Carolyn Newhard, the long-serving and I hope not long-suffering librarian – seems to have lived her entire life in Carey. Although she has the same last name as the first Carey librarian, she was neither Mable’s daughter nor sister, although perhaps a cousin, as both were born and died in Carey. She never married and, according to the 1940 Census, she had completed two years of high school, lived with her parents (who were 75 and 71 years old at the time), and worked every week of the year for a salary of $890 ($17.50 per week). She was buried in the Spring Grove Cemetery in Carey, along with her parents and five of her siblings. Mable is also buried there.
Sometimes, the generosity of women manifests in small ways. In 2017, Mary Martha Class provided a gift to build a much needed outdoor storage building for the Carey library. It’s not as grand a gesture as endowing the Met. The shed does allow the library the ability to store stuff.

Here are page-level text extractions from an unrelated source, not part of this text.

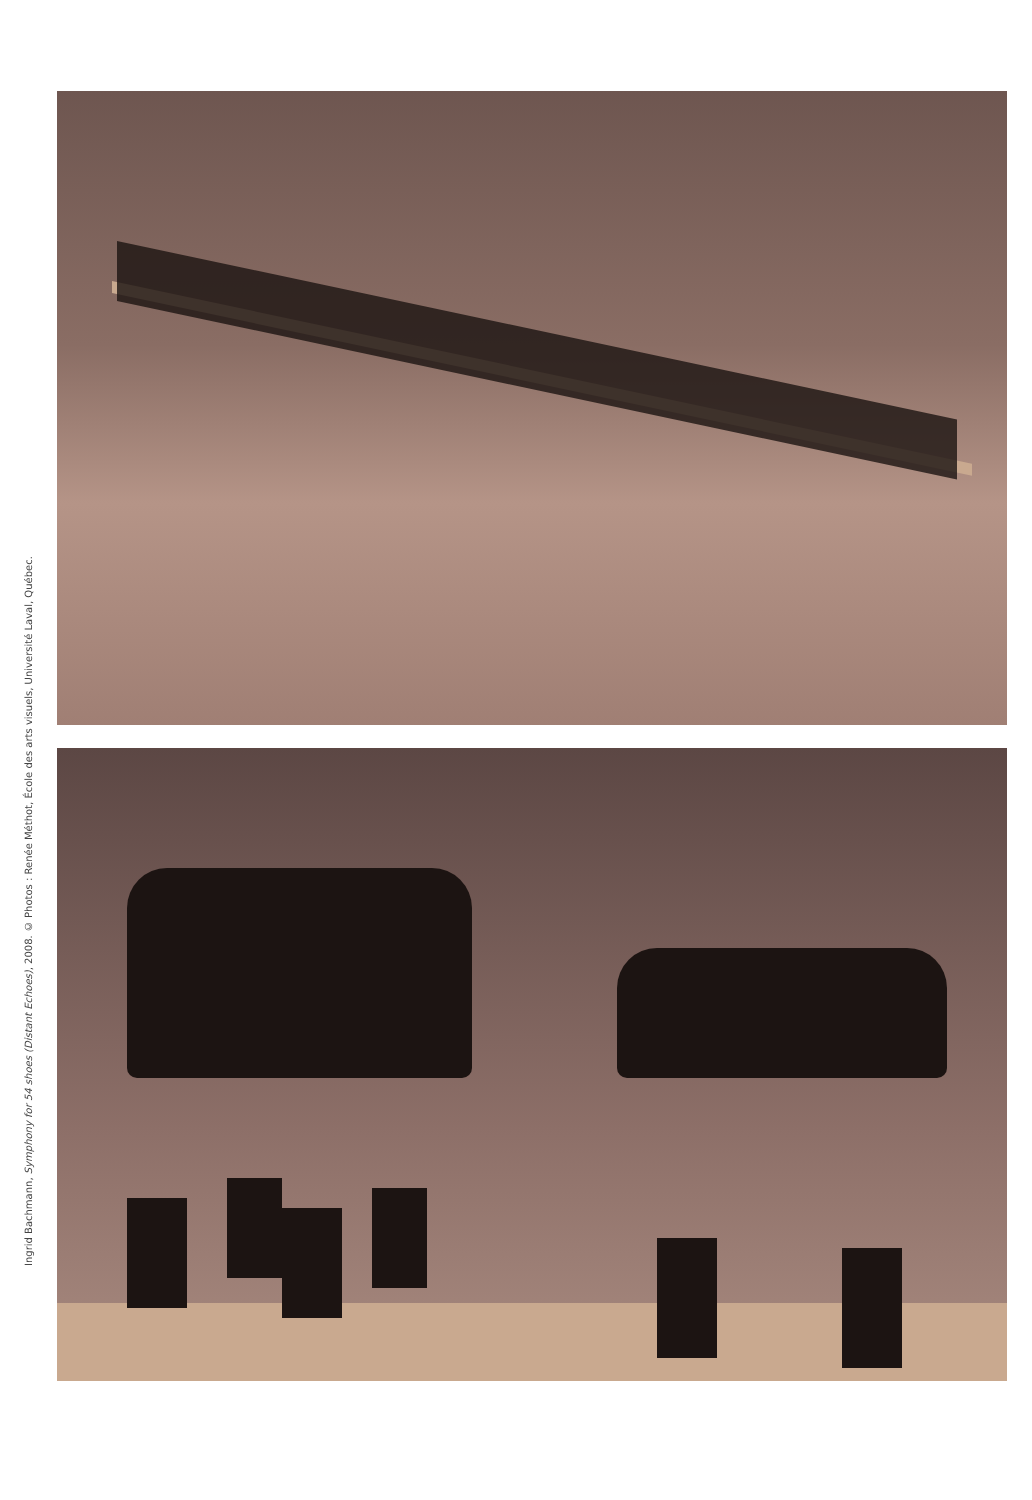Ingrid Bachmann, Symphony for 54 shoes (Distant Echoes), 2008. © Photos : Renée Méthot, École des arts visuels, Université Laval, Québec.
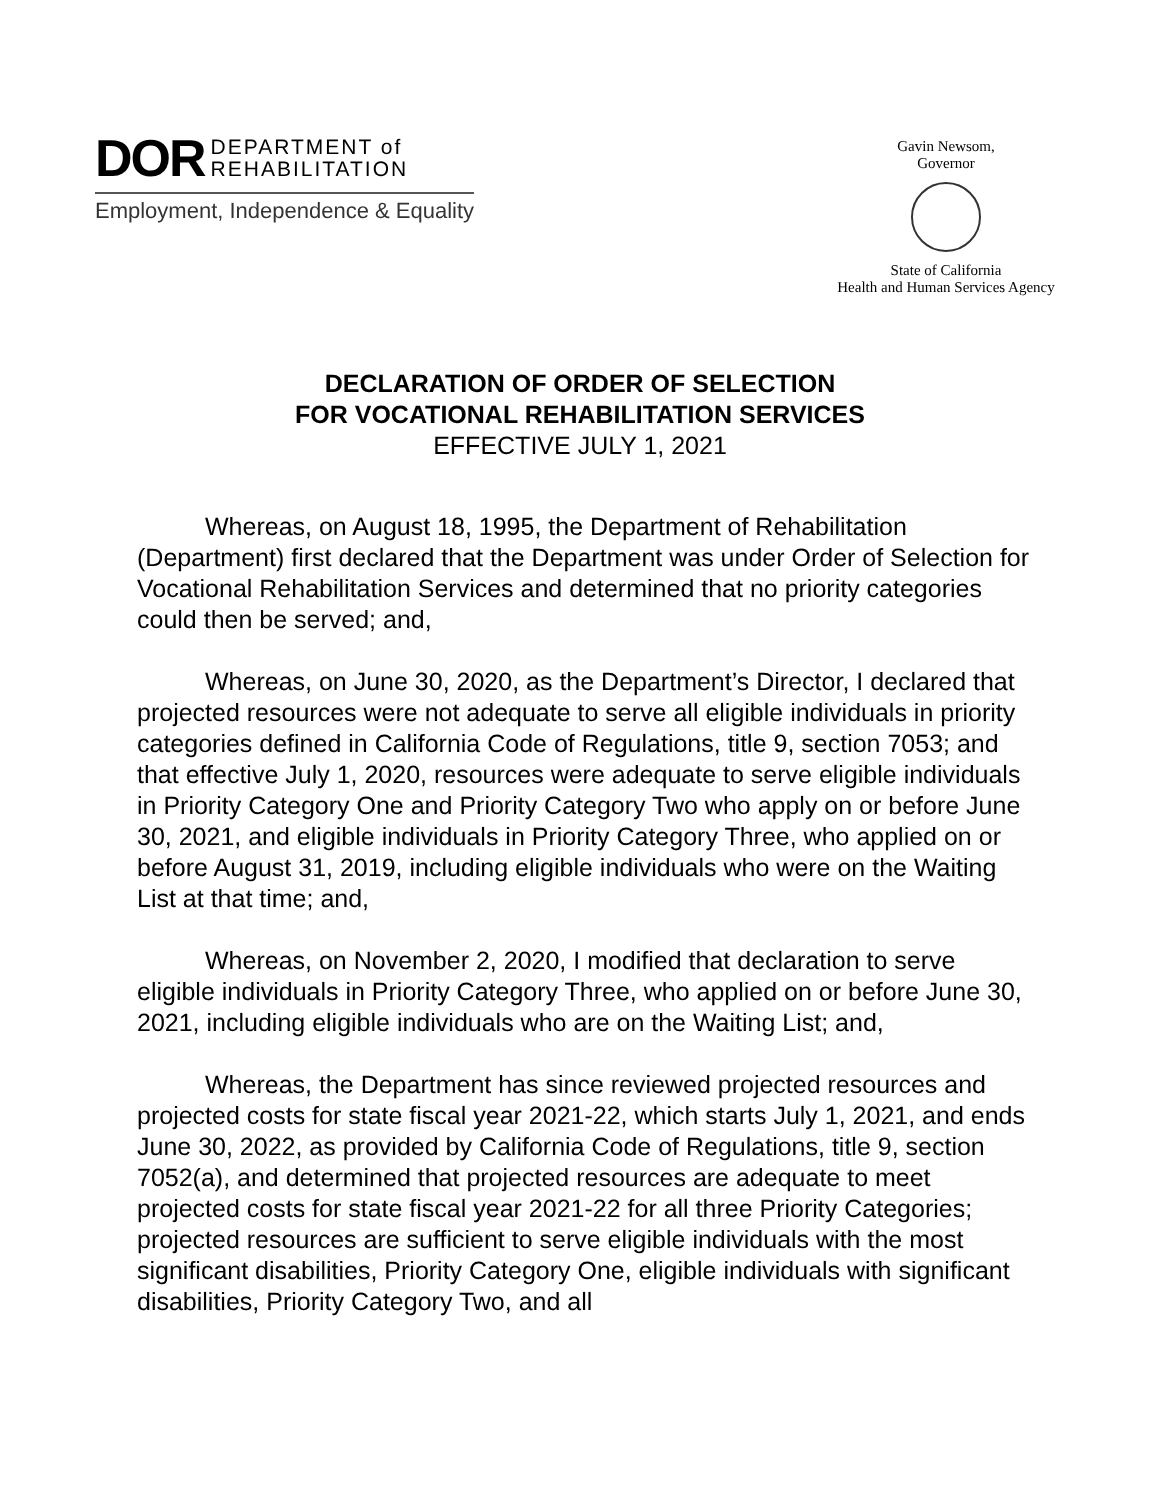DOR DEPARTMENT of
REHABILITATION
Employment, Independence & Equality
Gavin Newsom,
Governor
State of California
Health and Human Services Agency
DECLARATION OF ORDER OF SELECTION
FOR VOCATIONAL REHABILITATION SERVICES
EFFECTIVE JULY 1, 2021
Whereas, on August 18, 1995, the Department of Rehabilitation (Department) first declared that the Department was under Order of Selection for Vocational Rehabilitation Services and determined that no priority categories could then be served; and,
Whereas, on June 30, 2020, as the Department’s Director, I declared that projected resources were not adequate to serve all eligible individuals in priority categories defined in California Code of Regulations, title 9, section 7053; and that effective July 1, 2020, resources were adequate to serve eligible individuals in Priority Category One and Priority Category Two who apply on or before June 30, 2021, and eligible individuals in Priority Category Three, who applied on or before August 31, 2019, including eligible individuals who were on the Waiting List at that time; and,
Whereas, on November 2, 2020, I modified that declaration to serve eligible individuals in Priority Category Three, who applied on or before June 30, 2021, including eligible individuals who are on the Waiting List; and,
Whereas, the Department has since reviewed projected resources and projected costs for state fiscal year 2021-22, which starts July 1, 2021, and ends June 30, 2022, as provided by California Code of Regulations, title 9, section 7052(a), and determined that projected resources are adequate to meet projected costs for state fiscal year 2021-22 for all three Priority Categories; projected resources are sufficient to serve eligible individuals with the most significant disabilities, Priority Category One, eligible individuals with significant disabilities, Priority Category Two, and all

This travelogue entry is already getting a bit long, and I haven’t even gotten to one of the libraries that has the most complete set of archival records I’ve yet found. So I’m going to make it brief, knowing that I’ll have to come back to add some flavor.
The Kaubisch Memorial (Carnegie) Public Library in Fostoria was made possible through the gifts of Mrs. Louisa McLean and Andrew Carnegie in 1913.


The Sandusky (Carnegie) Public Library wouldn’t have been created without the efforts of a “group of unusual local women” who “were determined to succeed.”